The entries that follow are to be duplicated in full, character for character.

Records drawn from a dataset:
######

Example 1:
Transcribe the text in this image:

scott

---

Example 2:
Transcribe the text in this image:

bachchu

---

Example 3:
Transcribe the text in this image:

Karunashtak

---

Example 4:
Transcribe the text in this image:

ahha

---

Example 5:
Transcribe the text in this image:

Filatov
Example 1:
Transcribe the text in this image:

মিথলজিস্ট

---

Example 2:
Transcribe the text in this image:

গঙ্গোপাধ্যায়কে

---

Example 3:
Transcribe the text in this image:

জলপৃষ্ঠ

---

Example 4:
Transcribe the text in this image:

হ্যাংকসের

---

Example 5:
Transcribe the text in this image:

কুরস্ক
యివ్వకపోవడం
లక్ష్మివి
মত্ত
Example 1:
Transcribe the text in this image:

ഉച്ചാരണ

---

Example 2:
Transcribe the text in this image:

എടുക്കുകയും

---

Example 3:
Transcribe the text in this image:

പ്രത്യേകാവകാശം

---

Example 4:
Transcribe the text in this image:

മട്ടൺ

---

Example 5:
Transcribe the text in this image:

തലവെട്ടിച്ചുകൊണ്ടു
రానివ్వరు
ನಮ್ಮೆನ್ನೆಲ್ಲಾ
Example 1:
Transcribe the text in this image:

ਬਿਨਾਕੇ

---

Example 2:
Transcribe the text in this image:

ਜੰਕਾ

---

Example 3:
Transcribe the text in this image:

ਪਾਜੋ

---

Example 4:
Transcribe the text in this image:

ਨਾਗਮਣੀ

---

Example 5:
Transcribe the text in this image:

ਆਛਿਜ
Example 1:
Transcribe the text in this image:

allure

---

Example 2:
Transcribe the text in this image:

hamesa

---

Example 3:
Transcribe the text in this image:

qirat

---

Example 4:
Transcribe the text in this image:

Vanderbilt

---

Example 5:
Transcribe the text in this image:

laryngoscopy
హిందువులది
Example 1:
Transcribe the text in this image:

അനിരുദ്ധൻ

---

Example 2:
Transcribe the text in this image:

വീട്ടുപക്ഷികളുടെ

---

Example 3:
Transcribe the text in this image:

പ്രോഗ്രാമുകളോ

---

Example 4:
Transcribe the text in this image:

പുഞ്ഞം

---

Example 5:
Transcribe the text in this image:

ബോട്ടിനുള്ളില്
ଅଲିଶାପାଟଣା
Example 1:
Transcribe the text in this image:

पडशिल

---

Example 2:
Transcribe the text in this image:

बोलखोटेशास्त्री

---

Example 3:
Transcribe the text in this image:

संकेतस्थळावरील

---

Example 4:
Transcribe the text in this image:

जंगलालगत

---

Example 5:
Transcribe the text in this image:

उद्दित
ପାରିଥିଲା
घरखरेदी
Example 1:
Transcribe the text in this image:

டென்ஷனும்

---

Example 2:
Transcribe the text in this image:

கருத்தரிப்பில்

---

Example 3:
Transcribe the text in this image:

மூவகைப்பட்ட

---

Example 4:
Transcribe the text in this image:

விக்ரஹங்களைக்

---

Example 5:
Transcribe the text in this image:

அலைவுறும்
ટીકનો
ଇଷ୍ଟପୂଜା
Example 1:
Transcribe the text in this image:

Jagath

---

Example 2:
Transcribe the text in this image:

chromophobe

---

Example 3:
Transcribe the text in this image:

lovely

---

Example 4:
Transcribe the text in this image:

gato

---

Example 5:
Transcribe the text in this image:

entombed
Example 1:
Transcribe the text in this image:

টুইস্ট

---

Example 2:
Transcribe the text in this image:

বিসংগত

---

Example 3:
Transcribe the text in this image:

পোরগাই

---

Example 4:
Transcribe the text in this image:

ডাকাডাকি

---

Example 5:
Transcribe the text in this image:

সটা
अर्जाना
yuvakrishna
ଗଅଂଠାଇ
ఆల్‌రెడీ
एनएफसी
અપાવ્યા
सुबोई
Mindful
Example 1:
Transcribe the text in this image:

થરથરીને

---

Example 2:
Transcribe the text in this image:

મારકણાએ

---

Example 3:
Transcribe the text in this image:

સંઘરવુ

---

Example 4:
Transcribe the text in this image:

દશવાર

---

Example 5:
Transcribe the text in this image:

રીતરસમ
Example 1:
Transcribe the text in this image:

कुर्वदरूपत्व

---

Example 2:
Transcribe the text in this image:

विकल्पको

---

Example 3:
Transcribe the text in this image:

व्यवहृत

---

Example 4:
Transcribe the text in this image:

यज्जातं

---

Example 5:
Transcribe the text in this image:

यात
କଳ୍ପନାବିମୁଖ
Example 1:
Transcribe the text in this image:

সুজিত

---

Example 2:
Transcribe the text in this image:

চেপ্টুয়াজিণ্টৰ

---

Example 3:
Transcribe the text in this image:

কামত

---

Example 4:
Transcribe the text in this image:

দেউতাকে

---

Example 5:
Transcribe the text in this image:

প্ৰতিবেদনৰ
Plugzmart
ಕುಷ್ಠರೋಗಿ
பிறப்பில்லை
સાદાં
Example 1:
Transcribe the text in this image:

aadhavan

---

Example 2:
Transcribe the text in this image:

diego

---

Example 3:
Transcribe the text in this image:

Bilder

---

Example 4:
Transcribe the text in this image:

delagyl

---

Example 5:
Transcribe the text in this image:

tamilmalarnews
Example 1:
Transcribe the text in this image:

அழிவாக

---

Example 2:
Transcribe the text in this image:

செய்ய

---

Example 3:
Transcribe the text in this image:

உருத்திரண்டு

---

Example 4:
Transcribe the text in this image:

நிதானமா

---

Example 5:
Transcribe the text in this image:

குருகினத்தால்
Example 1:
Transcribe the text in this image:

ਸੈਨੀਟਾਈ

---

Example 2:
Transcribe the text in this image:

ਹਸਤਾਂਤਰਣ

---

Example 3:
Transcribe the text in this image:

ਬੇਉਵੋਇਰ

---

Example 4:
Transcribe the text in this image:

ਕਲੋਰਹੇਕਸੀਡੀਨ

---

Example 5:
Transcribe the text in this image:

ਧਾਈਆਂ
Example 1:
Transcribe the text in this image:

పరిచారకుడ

######

* _Solution for this task_
Example 1:
Transcribe the text in this image:

scott

---

Example 2:
Transcribe the text in this image:

bachchu

---

Example 3:
Transcribe the text in this image:

Karunashtak

---

Example 4:
Transcribe the text in this image:

ahha

---

Example 5:
Transcribe the text in this image:

Filatov
Example 1:
Transcribe the text in this image:

মিথলজিস্ট

---

Example 2:
Transcribe the text in this image:

গঙ্গোপাধ্যায়কে

---

Example 3:
Transcribe the text in this image:

জলপৃষ্ঠ

---

Example 4:
Transcribe the text in this image:

হ্যাংকসের

---

Example 5:
Transcribe the text in this image:

কুরস্ক
యివ్వకపోవడం
లక్ష్మివి
মত্ত
Example 1:
Transcribe the text in this image:

ഉച്ചാരണ

---

Example 2:
Transcribe the text in this image:

എടുക്കുകയും

---

Example 3:
Transcribe the text in this image:

പ്രത്യേകാവകാശം

---

Example 4:
Transcribe the text in this image:

മട്ടൺ

---

Example 5:
Transcribe the text in this image:

തലവെട്ടിച്ചുകൊണ്ടു
రానివ్వరు
ನಮ್ಮೆನ್ನೆಲ್ಲಾ
Example 1:
Transcribe the text in this image:

ਬਿਨਾਕੇ

---

Example 2:
Transcribe the text in this image:

ਜੰਕਾ

---

Example 3:
Transcribe the text in this image:

ਪਾਜੋ

---

Example 4:
Transcribe the text in this image:

ਨਾਗਮਣੀ

---

Example 5:
Transcribe the text in this image:

ਆਛਿਜ
Example 1:
Transcribe the text in this image:

allure

---

Example 2:
Transcribe the text in this image:

hamesa

---

Example 3:
Transcribe the text in this image:

qirat

---

Example 4:
Transcribe the text in this image:

Vanderbilt

---

Example 5:
Transcribe the text in this image:

laryngoscopy
హిందువులది
Example 1:
Transcribe the text in this image:

അനിരുദ്ധൻ

---

Example 2:
Transcribe the text in this image:

വീട്ടുപക്ഷികളുടെ

---

Example 3:
Transcribe the text in this image:

പ്രോഗ്രാമുകളോ

---

Example 4:
Transcribe the text in this image:

പുഞ്ഞം

---

Example 5:
Transcribe the text in this image:

ബോട്ടിനുള്ളില്
ଅଲିଶାପାଟଣା
Example 1:
Transcribe the text in this image:

पडशिल

---

Example 2:
Transcribe the text in this image:

बोलखोटेशास्त्री

---

Example 3:
Transcribe the text in this image:

संकेतस्थळावरील

---

Example 4:
Transcribe the text in this image:

जंगलालगत

---

Example 5:
Transcribe the text in this image:

उद्दित
ପାରିଥିଲା
घरखरेदी
Example 1:
Transcribe the text in this image:

டென்ஷனும்

---

Example 2:
Transcribe the text in this image:

கருத்தரிப்பில்

---

Example 3:
Transcribe the text in this image:

மூவகைப்பட்ட

---

Example 4:
Transcribe the text in this image:

விக்ரஹங்களைக்

---

Example 5:
Transcribe the text in this image:

அலைவுறும்
ટીકનો
ଇଷ୍ଟପୂଜା
Example 1:
Transcribe the text in this image:

Jagath

---

Example 2:
Transcribe the text in this image:

chromophobe

---

Example 3:
Transcribe the text in this image:

lovely

---

Example 4:
Transcribe the text in this image:

gato

---

Example 5:
Transcribe the text in this image:

entombed
Example 1:
Transcribe the text in this image:

টুইস্ট

---

Example 2:
Transcribe the text in this image:

বিসংগত

---

Example 3:
Transcribe the text in this image:

পোরগাই

---

Example 4:
Transcribe the text in this image:

ডাকাডাকি

---

Example 5:
Transcribe the text in this image:

সটা
अर्जाना
yuvakrishna
ଗଅଂଠାଇ
ఆల్‌రెడీ
एनएफसी
અપાવ્યા
सुबोई
Mindful
Example 1:
Transcribe the text in this image:

થરથરીને

---

Example 2:
Transcribe the text in this image:

મારકણાએ

---

Example 3:
Transcribe the text in this image:

સંઘરવુ

---

Example 4:
Transcribe the text in this image:

દશવાર

---

Example 5:
Transcribe the text in this image:

રીતરસમ
Example 1:
Transcribe the text in this image:

कुर्वदरूपत्व

---

Example 2:
Transcribe the text in this image:

विकल्पको

---

Example 3:
Transcribe the text in this image:

व्यवहृत

---

Example 4:
Transcribe the text in this image:

यज्जातं

---

Example 5:
Transcribe the text in this image:

यात
କଳ୍ପନାବିମୁଖ
Example 1:
Transcribe the text in this image:

সুজিত

---

Example 2:
Transcribe the text in this image:

চেপ্টুয়াজিণ্টৰ

---

Example 3:
Transcribe the text in this image:

কামত

---

Example 4:
Transcribe the text in this image:

দেউতাকে

---

Example 5:
Transcribe the text in this image:

প্ৰতিবেদনৰ
Plugzmart
ಕುಷ್ಠರೋಗಿ
பிறப்பில்லை
સાદાં
Example 1:
Transcribe the text in this image:

aadhavan

---

Example 2:
Transcribe the text in this image:

diego

---

Example 3:
Transcribe the text in this image:

Bilder

---

Example 4:
Transcribe the text in this image:

delagyl

---

Example 5:
Transcribe the text in this image:

tamilmalarnews
Example 1:
Transcribe the text in this image:

அழிவாக

---

Example 2:
Transcribe the text in this image:

செய்ய

---

Example 3:
Transcribe the text in this image:

உருத்திரண்டு

---

Example 4:
Transcribe the text in this image:

நிதானமா

---

Example 5:
Transcribe the text in this image:

குருகினத்தால்
Example 1:
Transcribe the text in this image:

ਸੈਨੀਟਾਈ

---

Example 2:
Transcribe the text in this image:

ਹਸਤਾਂਤਰਣ

---

Example 3:
Transcribe the text in this image:

ਬੇਉਵੋਇਰ

---

Example 4:
Transcribe the text in this image:

ਕਲੋਰਹੇਕਸੀਡੀਨ

---

Example 5:
Transcribe the text in this image:

ਧਾਈਆਂ
Example 1:
Transcribe the text in this image:

పరిచారకుడ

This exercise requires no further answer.